Yaşadığınız şehri
sevin ya da sevmeyin siz de o şehri yaşanır kılan insanlardan birisiniz. O şehir
de yer içer, gezer eğlenirsiniz. Kimine
göre toplum, kimine göre sürü olarak adlandırılan insanlarla dolu şehir kalabalığına
ve bu kalabalığın uydurduğu düzene uyuyorsanız yaşadığınız şehri sevenler
sınıfına kendiliğinden dahil olursunuz. Ki bu dahil oluş, benimsenme, kabul
görme ve sevilme ihtiyacı duyan insan türü için nefes alıp vermek kadar gerekli
bir o kadar da vazgeçilmezdir.
Şehrinize kuş bakışı bakın… Şehrinizde ne
görüyorsunuz?
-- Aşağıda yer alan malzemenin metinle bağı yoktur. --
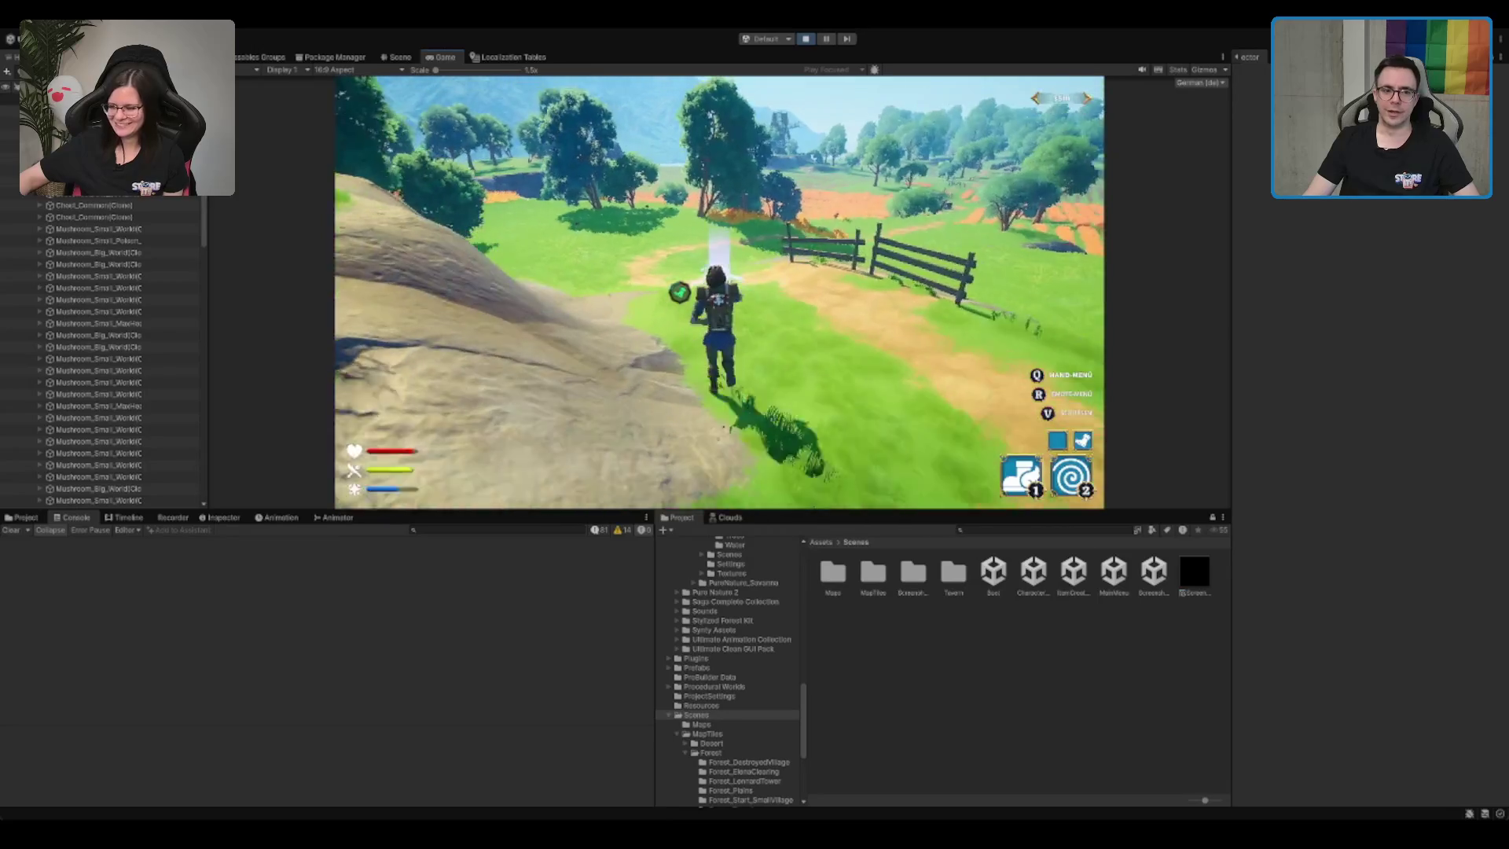
key("1")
Camiler, alışveriş merkezleri ve bu ikisinin arasına sıkışıp
kalmış tiyatro binaları, sergi salonları kültür merkezleri ve tabi ki şehrinizin
tarihi geçmişi… Yaşadığımız hız çağında koşuşturmaca arasında araya sıkışıp
kalanları fark etmek için zamanınız ve haliniz kalmaz. Bu süreç hızla yayılan
güçlü bir grip mikrobu gibi herkese sirayet eder ve toplumsal bir hal alır. İlk
önce kimin bu salgın hastalığı başlattığını bulmak isteği duyabilirsiniz,
çabalayabilirsiniz fakat bunun zorlu bir uğraş olduğunu görüp kaldığınız yere
dönersiniz. Kendinizi bu uğraşı bırakmak zorunda oluşunuzla ilgili kandırmanız
için ise fazla bir şeye gerek yoktur; elinizin altındaki binlerce sebepten en
belirgin olanlarını seçersiniz; yoğunluk, koşturmaca, zamansızlık gibi…
İşte
ben süreçte Jose Saramago’nun “Mağara’sına” denk geldim. Jose Saramago da “Mağara” eserinde bu durumu ele alıyor. Yaşadığımız
kentlere dolayısıyla dünyaya yayılan dev alışveriş yaşam merkezlerinin
yarattığı yozlaştırıcı değişiklikleri sorgulayan ironik üslubuyla “Mağara’yı modern
hapishaneye benzeterek anlatıyor. En dokunaklı en düşündürücü olan ise bu
değişim sırasında el emeğiyle yaptığı çömlekleri artık satamayan çömlekçi ve
ailesinin yaşadıklarının anlatıldığı bölümler görmeyen gözleri ve duymayan
kulakları ve düşünmeyen beyinleri düşünmeye fark etmeye davet ediyor.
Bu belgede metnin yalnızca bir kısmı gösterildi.